使用带有inplace参数的DataFrame方法,例如 df.drop
Use a DataFrame method with the inplace parameter, such as df.drop
dfts.drop
(其中有 = True
)修改 dfts
本身:
dfts.drop
(with inplace=True
) modifies dfts
itself:
import numpy as np
import pandas as pd
df_a = pd.DataFrame(np.random.rand(14,2), columns = list('XY'))
df_b = pd.DataFrame(np.random.rand(14,2), columns = list('XY'))
mylist = [df_a, df_b]
def truncate_before(list_of_dfts, idx):
for dfts in list_of_dfts:
dfts.drop(dfts.index[:idx], inplace=True)
truncate_before(mylist, 11)
print(mylist[0])
print(df_a)
修改 dfts
就位,同时 mylist
和 df_a
和 df_b
同时更改。
By modifying dfts
inplace, both the values in mylist
and df_a
and df_b
get changed at the same time.
dfts.drop
根据索引标签值删除行。因此,以上内容依靠
(假设) dfts.index
是唯一的。如果 dfts.index
不是唯一的,则
dfts.drop
可能比 idx
行。例如,
Note that dfts.drop
drops rows based on index label value. So the above relies
(assumes) that dfts.index
is unique. If dfts.index
is not unique,
dfts.drop
may more rows than idx
rows. For example,
df = pd.DataFrame([1,2], index=['A', 'A'])

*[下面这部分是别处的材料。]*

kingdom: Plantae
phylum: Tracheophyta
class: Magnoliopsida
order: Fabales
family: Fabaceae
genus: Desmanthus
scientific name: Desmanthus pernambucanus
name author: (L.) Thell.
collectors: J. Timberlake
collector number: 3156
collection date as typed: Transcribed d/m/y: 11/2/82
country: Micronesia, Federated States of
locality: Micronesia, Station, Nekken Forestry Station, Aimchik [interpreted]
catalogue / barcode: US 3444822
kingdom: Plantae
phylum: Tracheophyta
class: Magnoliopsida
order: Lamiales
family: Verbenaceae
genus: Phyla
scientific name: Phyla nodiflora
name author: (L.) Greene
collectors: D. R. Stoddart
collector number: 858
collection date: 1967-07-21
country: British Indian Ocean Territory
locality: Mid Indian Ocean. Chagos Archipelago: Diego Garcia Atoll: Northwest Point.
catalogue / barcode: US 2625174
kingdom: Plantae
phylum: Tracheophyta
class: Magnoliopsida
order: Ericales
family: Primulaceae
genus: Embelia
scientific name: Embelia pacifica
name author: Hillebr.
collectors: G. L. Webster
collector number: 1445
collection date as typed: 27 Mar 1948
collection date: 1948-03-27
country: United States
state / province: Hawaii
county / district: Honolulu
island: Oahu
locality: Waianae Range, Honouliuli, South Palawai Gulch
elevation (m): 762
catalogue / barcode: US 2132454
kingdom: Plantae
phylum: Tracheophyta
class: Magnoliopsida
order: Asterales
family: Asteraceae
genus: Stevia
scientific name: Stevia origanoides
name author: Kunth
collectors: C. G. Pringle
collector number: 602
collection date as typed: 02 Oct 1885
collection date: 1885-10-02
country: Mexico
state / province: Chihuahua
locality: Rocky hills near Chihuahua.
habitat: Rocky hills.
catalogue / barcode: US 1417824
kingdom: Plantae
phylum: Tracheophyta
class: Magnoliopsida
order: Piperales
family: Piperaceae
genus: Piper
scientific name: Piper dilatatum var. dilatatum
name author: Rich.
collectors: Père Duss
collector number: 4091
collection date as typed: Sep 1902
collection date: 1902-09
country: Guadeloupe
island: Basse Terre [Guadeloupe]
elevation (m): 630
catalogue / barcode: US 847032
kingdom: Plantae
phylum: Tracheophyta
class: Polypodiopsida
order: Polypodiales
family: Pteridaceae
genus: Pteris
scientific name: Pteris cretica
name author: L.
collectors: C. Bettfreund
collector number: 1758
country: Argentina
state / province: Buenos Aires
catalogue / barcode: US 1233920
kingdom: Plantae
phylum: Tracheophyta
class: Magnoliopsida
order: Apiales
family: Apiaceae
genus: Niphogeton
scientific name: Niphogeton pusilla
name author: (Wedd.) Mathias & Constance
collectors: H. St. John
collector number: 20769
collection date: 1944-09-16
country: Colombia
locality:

df.drop(['A'], inplace=True)
丢弃两个行都将 df
变成一个空的DataFrame。
drops both rows making df
an empty DataFrame.
还要注意熊猫人核心的警告关于使用就地使用
的开发人员:
Note also this warning from Pandas' core developer regarding the use of inplace
:
我个人的观点:我从不使用放置操作。
的语法更难阅读,并且没有任何优势。
My personal opinion: I never use in-place operations. The syntax is harder to read and its does not offer any advantages.
这可能是因为 dfts.drop
创建一个新的数据框,然后
调用 _update_inplace
私有方法将新数据分配给
旧DataFrame:
This is probably because under the hood, dfts.drop
creates a new dataframe and
then calls the _update_inplace
private method to assign the new data to the
old DataFrame:
def _update_inplace(self, result, verify_is_copy=True):
"""
replace self internals with result.
...
"""
self._reset_cache()
self._clear_item_cache()
self._data = getattr(result,'_data',result)
self._maybe_update_cacher(verify_is_copy=verify_is_copy)
由于必须始终创建临时
,因此与简单的重新分配相比,就地操作没有存储或性能上的好处。
Since the temporary result
had to be created anyway, there is no memory or performance benefit of "in-place" operations over simple reassignment.
这篇关于以编程方式将Pandas数据框切片的文章就介绍到这了,希望我们推荐的答案对大家有所帮助,也希望大家多多支持IT屋!